- YOUR OBJECTIVE: Convert the lines below, from the line containing "Reading left to" through the end of the records, into a JSON list of strings with one string per line, skipping blank lines and leaving out the pictures.

(Chart comprehension records)
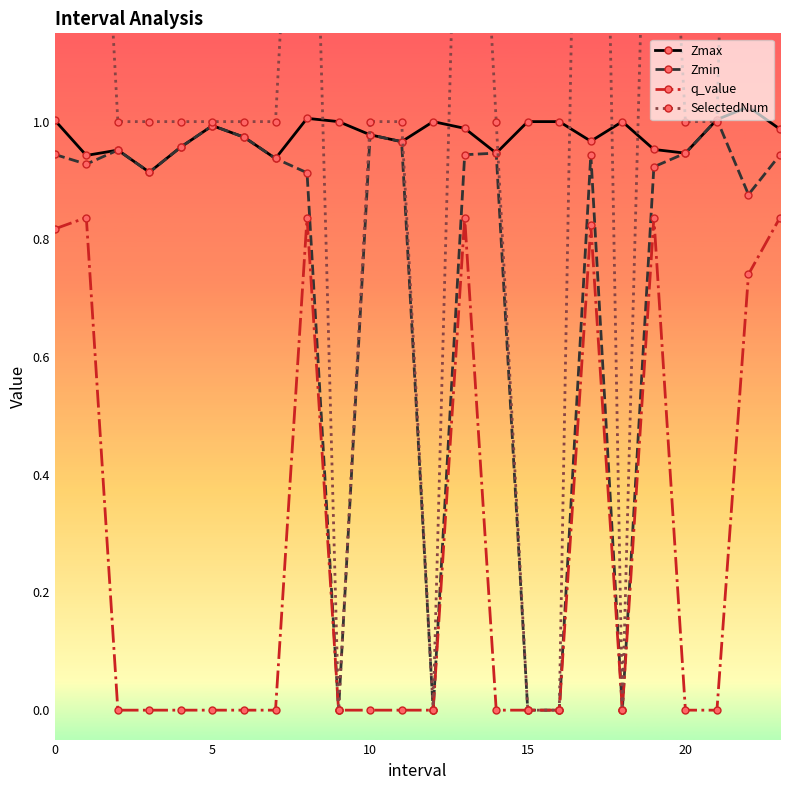

Count the number of data series in this chart.

4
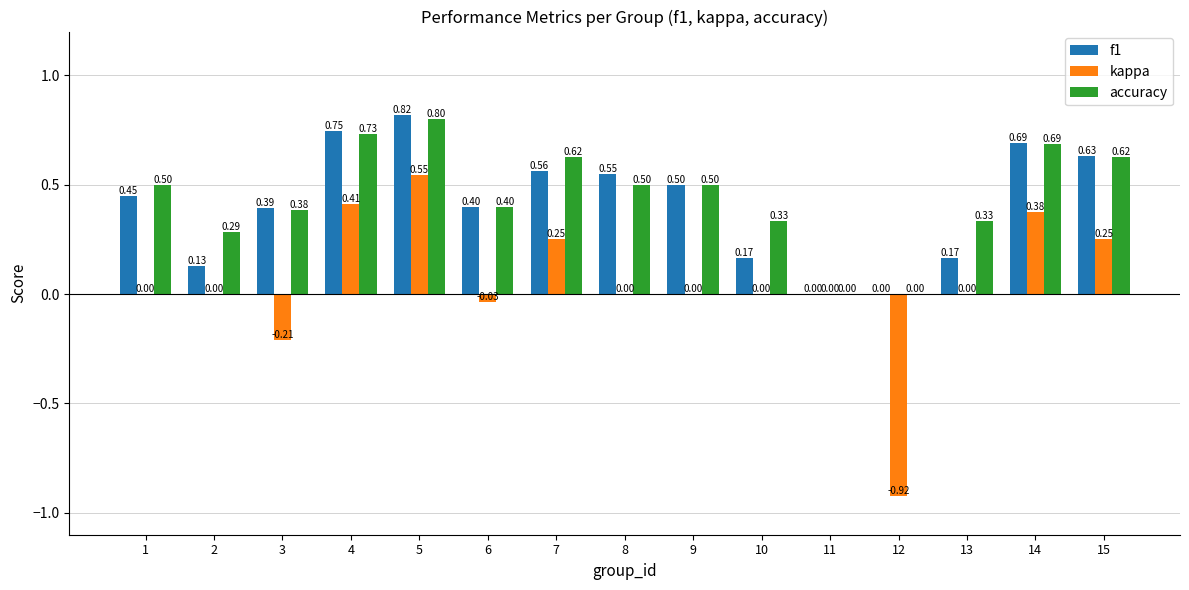

The value of kappa at 8 is -0.7. True or false?

False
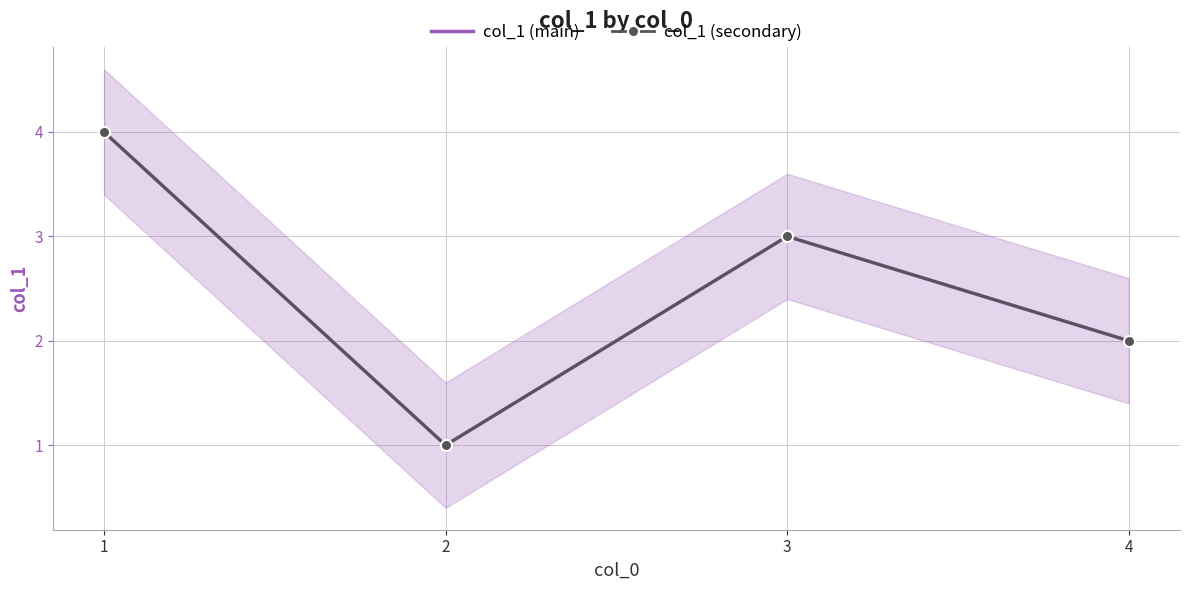

True or false: col_1 (main) has a value of 1 at 2.

True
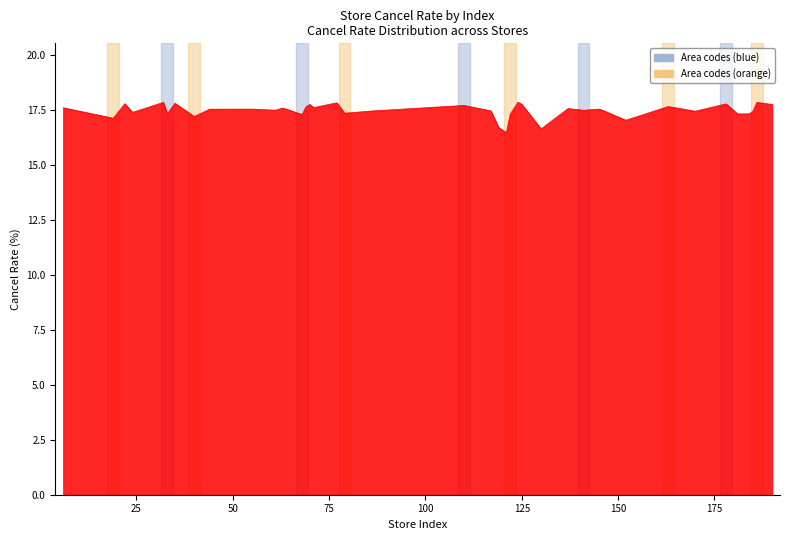

What is the maximum value shown in the chart?

17.9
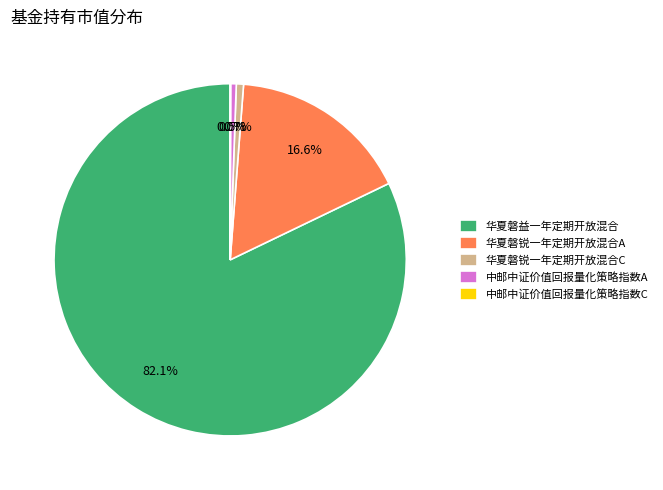

Which slice is the largest?

华夏磐益一年定期开放混合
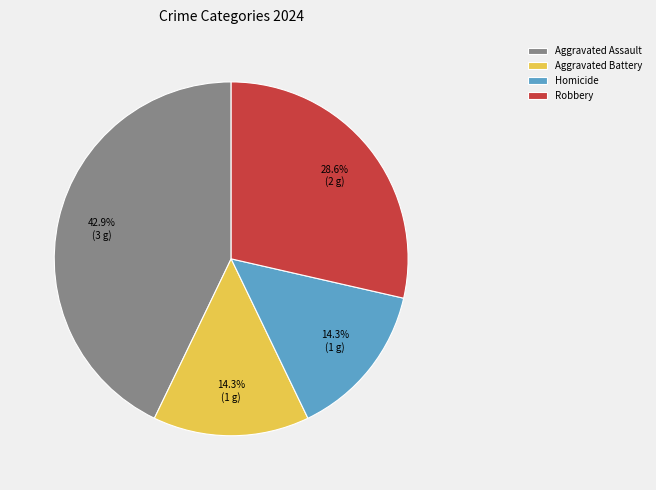

What is the ratio of the value at Aggravated Assault to the value at Robbery?

1.5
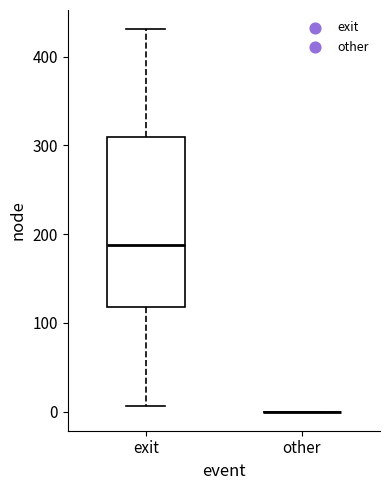

Reading left to right, transcribe this box plot: for each box, give where its median line is, the range the box spans, and where its two whiskers end, as read against the y-axis. The values are not printed on the chart, so give them approximately, as read against the axis.

exit: median 190, box 120 to 310, whiskers 10 to 430
other: box collapsed to a line at 0, whiskers 0 to 0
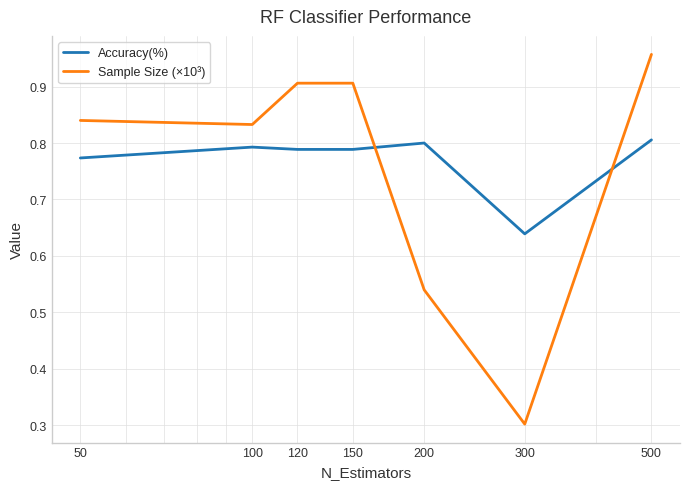

List the series in order of their peak value, lowest first.

Accuracy(%), Sample Size (×10³)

- WRITTEN ANSWER:
[
  "Reading left to right, transcribe this box plot: for each box, give where its median line is, the range the box spans, and where its two whiskers end, as read against the y-axis. The values are not printed on the chart, so give them approximately, as read against the axis.",
  "exit: median 190, box 120 to 310, whiskers 10 to 430",
  "other: box collapsed to a line at 0, whiskers 0 to 0",
  "List the series in order of their peak value, lowest first.",
  "Accuracy(%), Sample Size (×10³)"
]